Packer keeps the faith with gamble on Asia

Crown's executive chairman James Packer was forced to assure investors on Wednesday that its aggressive expansion plans in Asia were affordable, at a time when its local operations continued to suffer from poor consumer sentiment.

Crown's executive chairman James Packer was forced to assure investors on Wednesday that its aggressive expansion plans in Asia were affordable, at a time when its local operations continued to suffer from poor consumer sentiment.

The company has been associated with developments across the region, from Sri Lanka to the Philippines, plus ongoing projects in Macau and Australia.

"Crown's large and ongoing investment in tourism assets is testament to the fact we have a strong belief in the incredible power of the rising Chinese and Asian middle class," Mr Packer told Wednesday's shareholders' meeting.

He gave the example of Crown's investment in its Macau joint venture, Melco Crown, which cost $US600 million. He said the venture was now worth $US6.2 billion, about half of Crown's market capitalisation.

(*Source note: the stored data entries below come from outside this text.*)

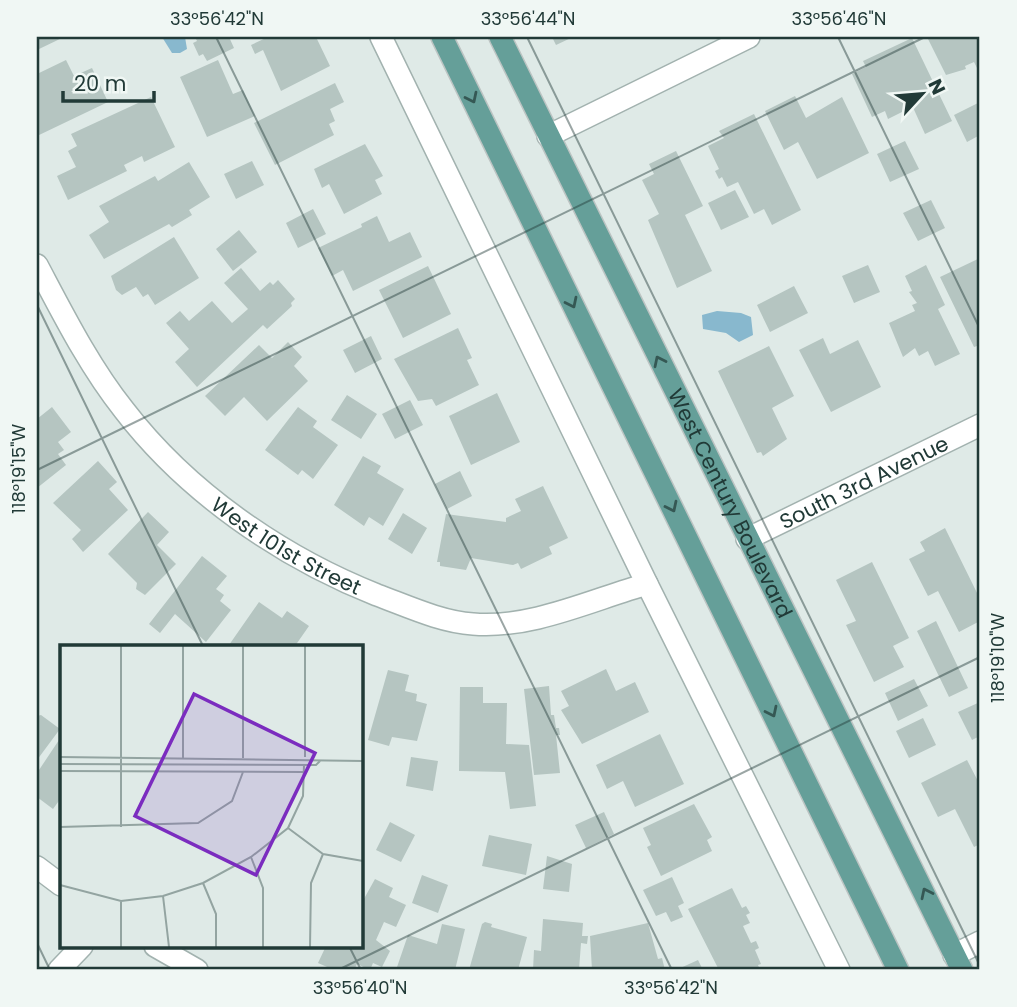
<svg xmlns="http://www.w3.org/2000/svg" width="1017" height="1007" viewBox="0 0 1017 1007" font-family="Poppins,sans-serif">
  <style>
    .water { fill: #88b8ce }
    .building { fill: #b5c5c1 }
    .lines { fill: none; stroke-linecap: round; stroke-linejoin: round }
    .minor-casing { stroke: #a2b2af; stroke-width: 24 }
    .primary-casing { stroke: #bcc4c3; stroke-width: 24 }
    .minor { stroke: #fff; stroke-width: 21 }
    .primary { stroke: #659f99; stroke-width: 21 }
    .oneway { stroke: #355854 }
    .ticks { fill: none; stroke: #213a37; stroke-width: 2; stroke-opacity: 0.45 }
    .labels { text-anchor: middle; dominant-baseline: central; stroke-width: 6; stroke-linejoin: round; paint-order: stroke }
    .street-label { font-size: 21px; fill: #213a37; stroke: #f0f7f4 }
    .inset-road { fill: none; stroke: #93a4a1; stroke-width: 2 }
    .view { fill: #7b2cbf; fill-opacity: 0.15; stroke: #7b2cbf; stroke-width: 3.5 }
    .inset-edge { fill: none; stroke: #213a37; stroke-width: 3.5 }
    .neatline { fill: none; stroke: #213a37; stroke-width: 2.5 }
    .ticks-label { font-size: 18px; text-anchor: middle; fill: #213a37 }
  </style>
  <rect width="100%" height="100%" fill="#dfeae7"/>
  <path class="water" d="M 162,37 L 185,37 L 187,49 L 180,53 L 172,53 Z
    M 717,311 L 741,313 L 751,317 L 753,335 L 739,342 L 726,333 L 703,329 L 702,315 Z"/>
  <path class="building" d="M 37,37 L 64,37 L 37,50 Z
    M 195,37 L 229,37 L 234,48 L 207,61 L 203,54 L 199,56 L 193,43 L 197,41 Z
    M 268,37 L 316,37 L 330,66 L 281,91 L 263,50 L 255,54 L 251,45 Z
    M 552,37 L 573,37 L 556,45 Z
    M 927,37 L 980,37 L 980,66 L 977,68 L 974,62 L 965,66 L 966,69 L 946,75 Z
    M 912,38 L 952,121 L 925,134 L 911,103 L 907,105 L 908,109 L 888,119 L 885,111 L 872,117 L 852,74 L 866,67 L 863,61 Z
    M 66,60 L 74,76 L 92,68 L 108,102 L 37,136 L 37,74 Z
    M 218,60 L 233,94 L 243,90 L 255,116 L 207,137 L 180,77 Z
    M 335,83 L 344,102 L 330,109 L 335,121 L 329,124 L 334,135 L 275,165 L 254,123 Z
    M 795,96 L 806,118 L 842,97 L 869,153 L 817,179 L 798,142 L 784,150 L 765,111 Z
    M 151,97 L 175,147 L 144,162 L 142,156 L 124,165 L 127,171 L 68,200 L 57,176 L 76,167 L 68,151 L 77,146 L 71,134 Z
    M 980,102 L 980,135 L 967,142 L 954,115 Z
    M 754,114 L 801,210 L 772,225 L 764,209 L 754,214 L 738,182 L 727,187 L 722,177 L 719,179 L 715,171 L 719,169 L 708,146 L 724,138 L 719,131 Z
    M 905,141 L 919,169 L 890,182 L 877,154 Z
    M 365,144 L 383,176 L 375,180 L 382,194 L 344,214 L 329,184 L 322,188 L 314,169 Z
    M 676,151 L 703,206 L 685,215 L 712,271 L 677,288 L 648,220 L 659,214 L 642,180 L 654,174 L 649,164 Z
    M 252,161 L 264,185 L 236,199 L 224,174 Z
    M 189,162 L 210,197 L 189,210 L 192,215 L 172,227 L 169,224 L 104,259 L 89,235 L 109,222 L 99,206 L 155,176 L 158,181 Z
    M 735,190 L 749,217 L 721,230 L 708,203 Z
    M 931,200 L 945,228 L 918,241 L 903,213 Z
    M 313,209 L 326,234 L 298,248 L 286,223 Z
    M 377,216 L 389,242 L 410,232 L 422,257 L 353,291 L 343,270 L 332,276 L 318,248 L 362,227 L 361,224 Z
    M 239,230 L 257,252 L 233,271 L 216,249 Z
    M 174,237 L 199,278 L 155,305 L 148,294 L 143,297 L 136,287 L 122,295 L 116,290 L 111,276 Z
    M 980,258 L 980,345 L 974,347 L 940,277 Z
    M 868,265 L 880,292 L 854,303 L 842,276 Z
    M 926,265 L 945,305 L 938,309 L 960,354 L 935,366 L 928,351 L 919,356 L 915,348 L 903,357 L 889,323 L 915,311 L 912,305 L 917,303 L 909,292 L 912,291 L 905,276 Z
    M 428,266 L 451,314 L 403,338 L 379,290 Z
    M 241,268 L 260,291 L 270,282 L 273,285 L 278,280 L 295,299 L 291,303 L 292,306 L 267,329 L 263,325 L 197,387 L 175,362 L 189,349 L 166,323 L 180,311 L 189,321 L 212,301 L 232,323 L 248,309 L 224,283 Z
    M 794,286 L 808,313 L 770,332 L 757,305 Z
    M 458,328 L 472,358 L 467,360 L 479,385 L 436,406 L 432,399 L 418,401 L 394,359 Z
    M 371,336 L 382,359 L 355,373 L 343,350 Z
    M 823,338 L 830,354 L 858,340 L 881,387 L 831,412 L 799,350 Z
    M 288,342 L 302,357 L 294,366 L 308,381 L 267,421 L 244,397 L 225,416 L 205,396 L 259,345 L 272,358 Z
    M 769,346 L 794,396 L 772,408 L 787,439 L 763,456 L 761,452 L 757,453 L 718,371 Z
    M 497,393 L 520,442 L 471,465 L 449,416 Z
    M 347,395 L 377,414 L 361,439 L 331,420 Z
    M 410,400 L 423,425 L 395,439 L 382,414 Z
    M 52,407 L 71,432 L 58,442 L 64,450 L 58,454 L 66,465 L 37,488 L 37,419 Z
    M 298,407 L 317,421 L 313,427 L 338,445 L 313,479 L 302,470 L 298,475 L 265,450 Z
    M 363,456 L 381,466 L 377,473 L 404,489 L 383,526 L 369,517 L 364,526 L 334,505 Z
    M 98,461 L 117,482 L 109,489 L 128,510 L 83,552 L 72,539 L 81,530 L 53,503 Z
    M 460,471 L 472,496 L 447,509 L 435,484 Z
    M 543,486 L 568,538 L 549,547 L 552,554 L 521,569 L 518,563 L 513,565 L 471,558 L 466,570 L 440,566 L 440,562 L 437,562 L 446,514 L 506,522 L 506,518 L 521,511 L 515,499 Z
    M 148,512 L 169,532 L 157,545 L 176,564 L 145,595 L 136,589 L 137,583 L 108,554 Z
    M 403,513 L 427,528 L 412,554 L 388,539 Z
    M 945,528 L 980,599 L 980,621 L 959,632 L 938,591 L 928,596 L 909,559 L 925,551 L 920,542 Z
    M 202,556 L 227,576 L 216,589 L 224,595 L 220,601 L 231,610 L 206,642 L 175,614 L 160,633 L 149,624 Z
    M 872,562 L 909,638 L 893,646 L 904,667 L 874,682 L 846,625 L 856,621 L 836,580 Z
    M 259,602 L 282,618 L 287,611 L 309,626 L 295,646 L 229,645 Z
    M 936,621 L 968,688 L 949,697 L 917,631 Z
    M 606,669 L 616,691 L 635,682 L 649,712 L 582,744 L 561,710 L 569,706 L 561,691 Z
    M 388,670 L 409,675 L 405,691 L 417,694 L 416,701 L 427,704 L 417,741 L 392,737 L 389,746 L 368,740 Z
    M 914,679 L 928,706 L 898,721 L 885,693 Z
    M 549,686 L 551,715 L 554,715 L 556,728 L 559,728 L 560,735 L 556,735 L 560,773 L 534,775 L 524,689 Z
    M 460,687 L 483,687 L 483,703 L 507,703 L 506,744 L 529,745 L 536,806 L 510,809 L 505,772 L 459,771 Z
    M 980,702 L 980,736 L 972,740 L 958,712 Z
    M 41,715 L 60,729 L 37,760 L 37,716 Z
    M 923,718 L 936,745 L 909,758 L 896,731 Z
    M 660,734 L 684,784 L 635,807 L 623,781 L 607,789 L 596,765 Z
    M 61,737 L 61,798 L 53,809 L 37,797 L 37,773 Z
    M 411,757 L 438,761 L 433,791 L 406,786 Z
    M 967,760 L 980,785 L 980,844 L 974,847 L 955,809 L 938,817 L 921,783 Z
    M 694,804 L 712,837 L 707,840 L 712,851 L 661,876 L 647,847 L 651,845 L 643,828 Z
    M 604,812 L 614,834 L 586,848 L 575,825 Z
    M 390,822 L 415,835 L 401,862 L 376,850 Z
    M 489,835 L 532,844 L 526,875 L 482,866 Z
    M 547,856 L 572,864 L 569,892 L 543,889 Z
    M 422,875 L 448,885 L 438,913 L 412,903 Z
    M 672,877 L 684,903 L 678,906 L 683,917 L 671,922 L 666,912 L 656,916 L 643,890 Z
    M 375,879 L 393,888 L 389,897 L 406,905 L 396,927 L 384,922 L 376,940 L 390,951 L 382,967 L 373,963 L 370,970 L 357,964 L 354,970 L 334,970 L 318,963 L 326,946 L 360,946 L 360,906 Z
    M 732,888 L 742,908 L 746,906 L 750,913 L 746,915 L 750,923 L 743,926 L 751,943 L 756,941 L 759,948 L 755,950 L 761,964 L 758,965 L 760,970 L 719,970 L 688,909 Z
    M 543,919 L 583,923 L 582,936 L 588,936 L 587,944 L 581,943 L 579,970 L 533,970 L 534,950 L 541,951 Z
    M 485,922 L 492,924 L 491,927 L 527,937 L 518,970 L 469,970 L 482,924 Z
    M 648,923 L 658,959 L 662,958 L 665,970 L 592,970 L 590,936 Z
    M 442,924 L 465,929 L 455,970 L 396,970 L 408,935 L 437,944 Z
    M 698,960 L 703,970 L 676,970 Z"/>
  <g class="lines">
    <g class="minor-casing">
      <g id="minor">
        <path d="M 381,37 L 647,584 L 839,970"/>
        <path d="M 548,136 L 749,37"/>
        <path id="s1" d="M 37,265 C 63,314 89,366 124,410 C 187,492 281,557 377,595 C 407,606 441,622 473,624 C 531,629 591,600 647,584"/>
        <path id="s2" d="M 747,539 L 980,425"/>
        <path d="M 37,867 L 61,885"/>
        <path d="M 155,946 L 197,970"/>
        <path d="M 954,955 L 980,942"/>
        <path d="M 59,970 L 82,946"/>
      </g>
    </g>
    <g class="primary-casing">
      <g id="primary">
        <path d="M 442,37 L 898,970"/>
        <path id="s3" d="M 500,37 L 962,970"/>
      </g>
    </g>
    <use href="#minor" class="minor"/>
    <use href="#primary" class="primary"/>
  </g>
  <defs><path id="oneway-chevron" d="M-2-3.5L2.5 0L-2 3.5" fill="none" stroke-width="1.6" stroke-linecap="round" stroke-linejoin="round" transform="scale(1.75)"/></defs>
  <g class="oneway">
    <use href="#oneway-chevron" transform="translate(472 98) rotate(64)"/>
    <use href="#oneway-chevron" transform="translate(572 303) rotate(64)"/>
    <use href="#oneway-chevron" transform="translate(659 361) rotate(-116)"/>
    <use href="#oneway-chevron" transform="translate(672 507) rotate(64)"/>
    <use href="#oneway-chevron" transform="translate(772 712) rotate(64)"/>
    <use href="#oneway-chevron" transform="translate(926 893) rotate(-116)"/>
  </g>
  <path class="ticks" d="M 216,37 L 672,970M 527,37 L 980,966M 838,37 L 980,329M 37,305 L 203,646M 37,470 L 925,37M 37,943 L 50,970M 349,946 L 361,970M 338,970 L 980,657"/>
  <g class="labels">
    <g class="street-label">
      <text stroke="none"><textPath href="#s2" startOffset="130">South 3rd Avenue</textPath></text>
      <text stroke="none"><textPath href="#s3" startOffset="520">West Century Boulevard</textPath></text>
      <text stroke="none"><textPath href="#s1" startOffset="383">West 101st Street</textPath></text>
    </g>
  </g>
  <g transform="translate(60 645)">
    <rect width="303" height="303" fill="#dfeae7"/>
    <path class="inset-road" d="M 123,1 L 123,113M 245,1 L 245,112M 0,112 L 303,116M 183,113 L 183,1M 0,119 L 256,120 L 260,116M 0,126 L 244,127M 0,182 L 138,178 L 172,156 L 183,127M 61,182 L 61,1M 228,183 L 263,209 L 303,216M 191,212 L 203,243 L 203,302M 143,238 L 156,269 L 156,302M 0,240 L 61,256 L 103,251 L 143,238 L 191,212 L 228,183 L 243,151 L 244,120M 103,251 L 109,302M 61,256 L 61,302M 250,302 L 251,238 L 263,209"/>
    <path class="view" d="M 134,49 L 255,108 L 196,230 L 75,171 Z"/>
    <rect width="303" height="303" class="inset-edge"/>
  </g>
  <rect width="1017" height="1007" fill="none" stroke="#f0f7f4" stroke-width="77"/>
  <g transform="translate(922 94) rotate(64)" stroke="#f0f7f4" stroke-width="5" paint-order="stroke">
  <path d="M0-5L12 26L0 18L-12 26Z" fill="#213a37"/>
  <text y="-10" font-size="19" font-weight="bold" text-anchor="middle" fill="#213a37">N</text>
  </g>
  <path d="M63 91v10h91v-10" fill="none" stroke="#213a37" stroke-width="3.5"/>
  <text x="74" y="91" font-size="21" fill="#213a37" stroke="#f0f7f4" stroke-width="5" paint-order="stroke">20 m</text>
  <rect x="38" y="38" width="940" height="930" class="neatline"/>
  <g class="ticks-label">
    <text x="217" y="25">33°56'42"N</text>
    <text x="528" y="25">33°56'44"N</text>
    <text x="839" y="25">33°56'46"N</text>
    <text transform="translate(19 469) rotate(-90)" y="6">118°19'15"W</text>
    <text transform="translate(998 658) rotate(-90)" y="6">118°19'10"W</text>
    <text x="360" y="994">33°56'40"N</text>
    <text x="671" y="994">33°56'42"N</text>
  </g>
</svg>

Recognition of Macau's performance over the past 12 months sent Crown's stock rocketing, despite subdued trading from its Australian operations.

Mr Packer assured investors planned projects - including a $US400 million casino resort in Sri Lanka and Sydney's $1 billion hotel-casino - were affordable.

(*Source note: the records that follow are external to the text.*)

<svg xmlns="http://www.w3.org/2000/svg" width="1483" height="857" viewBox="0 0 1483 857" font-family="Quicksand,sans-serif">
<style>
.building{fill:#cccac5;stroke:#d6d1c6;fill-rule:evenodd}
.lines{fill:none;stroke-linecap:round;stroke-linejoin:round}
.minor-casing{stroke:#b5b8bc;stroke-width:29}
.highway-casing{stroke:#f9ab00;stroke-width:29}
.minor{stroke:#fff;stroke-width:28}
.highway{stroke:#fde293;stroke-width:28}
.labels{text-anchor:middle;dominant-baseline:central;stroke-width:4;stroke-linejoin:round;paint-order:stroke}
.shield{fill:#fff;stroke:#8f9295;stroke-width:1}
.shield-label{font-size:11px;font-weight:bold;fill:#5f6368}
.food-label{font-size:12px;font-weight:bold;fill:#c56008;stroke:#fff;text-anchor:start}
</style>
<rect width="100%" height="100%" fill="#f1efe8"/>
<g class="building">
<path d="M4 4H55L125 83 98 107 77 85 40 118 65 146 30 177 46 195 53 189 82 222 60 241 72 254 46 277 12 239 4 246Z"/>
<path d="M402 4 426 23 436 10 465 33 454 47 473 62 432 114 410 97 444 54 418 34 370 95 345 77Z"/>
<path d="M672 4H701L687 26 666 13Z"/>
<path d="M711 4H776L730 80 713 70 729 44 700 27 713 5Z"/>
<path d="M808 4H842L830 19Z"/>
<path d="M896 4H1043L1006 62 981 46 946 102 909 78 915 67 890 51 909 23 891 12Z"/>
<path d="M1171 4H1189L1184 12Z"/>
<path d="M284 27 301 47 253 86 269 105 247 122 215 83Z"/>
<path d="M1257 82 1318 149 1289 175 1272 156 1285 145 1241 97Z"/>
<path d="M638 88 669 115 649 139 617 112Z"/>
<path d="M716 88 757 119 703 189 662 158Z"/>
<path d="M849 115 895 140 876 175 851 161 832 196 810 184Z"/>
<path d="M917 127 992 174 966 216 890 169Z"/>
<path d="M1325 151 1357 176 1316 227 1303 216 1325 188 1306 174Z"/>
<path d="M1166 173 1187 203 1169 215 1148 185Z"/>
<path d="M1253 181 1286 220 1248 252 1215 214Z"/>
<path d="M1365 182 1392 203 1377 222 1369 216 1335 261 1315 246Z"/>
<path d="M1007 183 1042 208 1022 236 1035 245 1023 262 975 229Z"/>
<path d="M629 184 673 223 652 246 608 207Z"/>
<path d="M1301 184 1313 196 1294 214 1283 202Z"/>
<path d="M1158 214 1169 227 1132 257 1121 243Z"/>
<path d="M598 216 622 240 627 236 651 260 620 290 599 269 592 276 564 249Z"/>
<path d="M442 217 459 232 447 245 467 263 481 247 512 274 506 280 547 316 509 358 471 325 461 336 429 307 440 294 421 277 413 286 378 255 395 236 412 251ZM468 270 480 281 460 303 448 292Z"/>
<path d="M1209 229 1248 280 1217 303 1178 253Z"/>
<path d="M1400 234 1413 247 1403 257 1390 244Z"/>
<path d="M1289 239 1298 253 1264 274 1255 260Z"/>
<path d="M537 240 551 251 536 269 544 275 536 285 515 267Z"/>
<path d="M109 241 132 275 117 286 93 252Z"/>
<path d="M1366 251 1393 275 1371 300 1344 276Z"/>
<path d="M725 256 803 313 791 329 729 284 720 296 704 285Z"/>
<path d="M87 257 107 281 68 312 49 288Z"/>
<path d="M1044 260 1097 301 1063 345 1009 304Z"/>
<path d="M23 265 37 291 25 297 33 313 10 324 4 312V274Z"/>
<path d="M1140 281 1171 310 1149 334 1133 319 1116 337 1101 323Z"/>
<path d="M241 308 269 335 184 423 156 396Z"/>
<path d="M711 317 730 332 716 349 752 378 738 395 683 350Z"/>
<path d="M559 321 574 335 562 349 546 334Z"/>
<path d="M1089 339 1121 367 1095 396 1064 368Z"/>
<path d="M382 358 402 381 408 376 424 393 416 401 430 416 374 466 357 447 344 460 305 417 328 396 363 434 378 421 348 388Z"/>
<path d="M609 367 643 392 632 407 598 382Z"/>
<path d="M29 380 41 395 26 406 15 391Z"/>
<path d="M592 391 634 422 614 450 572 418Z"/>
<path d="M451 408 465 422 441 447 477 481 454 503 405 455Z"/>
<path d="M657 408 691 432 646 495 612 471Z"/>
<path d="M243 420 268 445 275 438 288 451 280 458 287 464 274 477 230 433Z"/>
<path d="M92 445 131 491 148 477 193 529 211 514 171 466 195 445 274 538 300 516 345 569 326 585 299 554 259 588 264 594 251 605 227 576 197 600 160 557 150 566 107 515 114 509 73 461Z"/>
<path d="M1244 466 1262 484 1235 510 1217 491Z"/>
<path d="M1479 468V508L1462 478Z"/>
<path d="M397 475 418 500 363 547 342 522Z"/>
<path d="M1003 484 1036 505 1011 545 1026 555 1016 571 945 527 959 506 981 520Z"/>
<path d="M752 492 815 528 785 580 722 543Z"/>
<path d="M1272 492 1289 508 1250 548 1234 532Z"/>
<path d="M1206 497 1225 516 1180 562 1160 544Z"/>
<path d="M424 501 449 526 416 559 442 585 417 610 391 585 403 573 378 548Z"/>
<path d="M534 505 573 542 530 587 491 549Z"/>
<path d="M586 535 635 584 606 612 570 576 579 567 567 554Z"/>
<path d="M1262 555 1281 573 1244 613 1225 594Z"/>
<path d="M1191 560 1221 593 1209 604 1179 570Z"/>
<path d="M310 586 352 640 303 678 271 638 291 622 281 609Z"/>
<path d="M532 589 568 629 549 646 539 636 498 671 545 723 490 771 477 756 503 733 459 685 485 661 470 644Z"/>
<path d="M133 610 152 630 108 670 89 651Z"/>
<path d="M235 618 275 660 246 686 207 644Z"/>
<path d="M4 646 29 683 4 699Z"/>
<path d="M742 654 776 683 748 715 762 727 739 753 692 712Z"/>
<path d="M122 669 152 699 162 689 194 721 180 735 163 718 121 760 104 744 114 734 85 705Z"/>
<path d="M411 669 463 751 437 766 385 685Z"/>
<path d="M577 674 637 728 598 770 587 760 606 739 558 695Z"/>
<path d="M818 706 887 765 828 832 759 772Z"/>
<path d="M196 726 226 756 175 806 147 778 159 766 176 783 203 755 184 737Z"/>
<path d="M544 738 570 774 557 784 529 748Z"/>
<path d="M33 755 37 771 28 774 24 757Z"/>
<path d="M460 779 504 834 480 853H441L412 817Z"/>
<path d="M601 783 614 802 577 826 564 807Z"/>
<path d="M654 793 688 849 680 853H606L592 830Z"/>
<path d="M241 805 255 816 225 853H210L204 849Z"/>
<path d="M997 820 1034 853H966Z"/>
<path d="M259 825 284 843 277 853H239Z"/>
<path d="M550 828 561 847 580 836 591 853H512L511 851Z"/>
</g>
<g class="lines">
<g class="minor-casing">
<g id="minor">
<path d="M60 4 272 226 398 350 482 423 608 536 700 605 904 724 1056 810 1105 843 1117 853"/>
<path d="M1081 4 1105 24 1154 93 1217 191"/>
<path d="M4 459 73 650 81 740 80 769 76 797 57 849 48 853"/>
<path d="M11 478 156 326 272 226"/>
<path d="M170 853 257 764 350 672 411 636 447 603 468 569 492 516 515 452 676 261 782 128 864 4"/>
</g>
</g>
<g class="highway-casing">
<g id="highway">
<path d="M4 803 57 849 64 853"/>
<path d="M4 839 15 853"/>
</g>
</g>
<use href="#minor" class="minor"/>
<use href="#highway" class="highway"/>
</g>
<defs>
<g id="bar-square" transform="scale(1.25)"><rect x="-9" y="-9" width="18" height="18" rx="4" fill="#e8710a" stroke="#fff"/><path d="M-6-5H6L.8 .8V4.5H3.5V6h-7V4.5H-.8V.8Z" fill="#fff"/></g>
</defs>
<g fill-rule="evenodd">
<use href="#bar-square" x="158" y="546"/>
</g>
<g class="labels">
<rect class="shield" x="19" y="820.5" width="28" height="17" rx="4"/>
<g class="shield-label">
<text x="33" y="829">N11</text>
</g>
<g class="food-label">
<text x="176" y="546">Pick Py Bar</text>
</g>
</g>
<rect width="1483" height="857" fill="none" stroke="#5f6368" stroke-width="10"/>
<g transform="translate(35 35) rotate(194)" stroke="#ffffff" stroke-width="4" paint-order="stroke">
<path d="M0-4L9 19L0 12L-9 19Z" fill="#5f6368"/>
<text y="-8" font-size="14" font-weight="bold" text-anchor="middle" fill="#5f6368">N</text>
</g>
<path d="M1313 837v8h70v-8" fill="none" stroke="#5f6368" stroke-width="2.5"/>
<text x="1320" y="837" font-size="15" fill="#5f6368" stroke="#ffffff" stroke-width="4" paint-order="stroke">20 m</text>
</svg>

Developments initiated by Melco Crown were self-funding, Mr Packer said. These included the Studio City development in Macau and a casino resort in the Philippines.

Melco Crown was also planning to pay a dividend next year to help Crown - renamed Crown Resorts at the meeting - pay for its local projects from a mixture of debt and retained earnings.

"Asia is self-funding and we're going to build Sydney [the Barangaroo hotel and VIP casino] and Perth [a hotel] out of increasing our debt a little bit but retaining some earnings," Mr Packer said.

"If you think about our [capital expenditure], our net debt will rise from here and that is the reason [why] we haven't increased dividends ... because we are looking to grow."

Sri Lanka would not require an "earth-moving cheque", he said. Crown was negotiating with the Sri Lankan government, which was reworking the regulatory and tax framework after criticism from the opposition. It was expected to go before Parliament next month.

Reporting on its Australian operations for the financial year to date, Crown said gaming revenues - excluding VIP - for the first 17 weeks were in line with the prior corresponding period, while non-gaming revenues across its two Australian casino resorts were up 10 per cent.

The company's shares hit record highs earlier this month as analysts upgraded the prospects of its Macau joint venture, and got another boost on Wednesday, with UBS raising its valuation of the stock to $19.35, based on a revision of the prospects of Melco Crown. Crown shares closed 2 per cent higher at $16.65.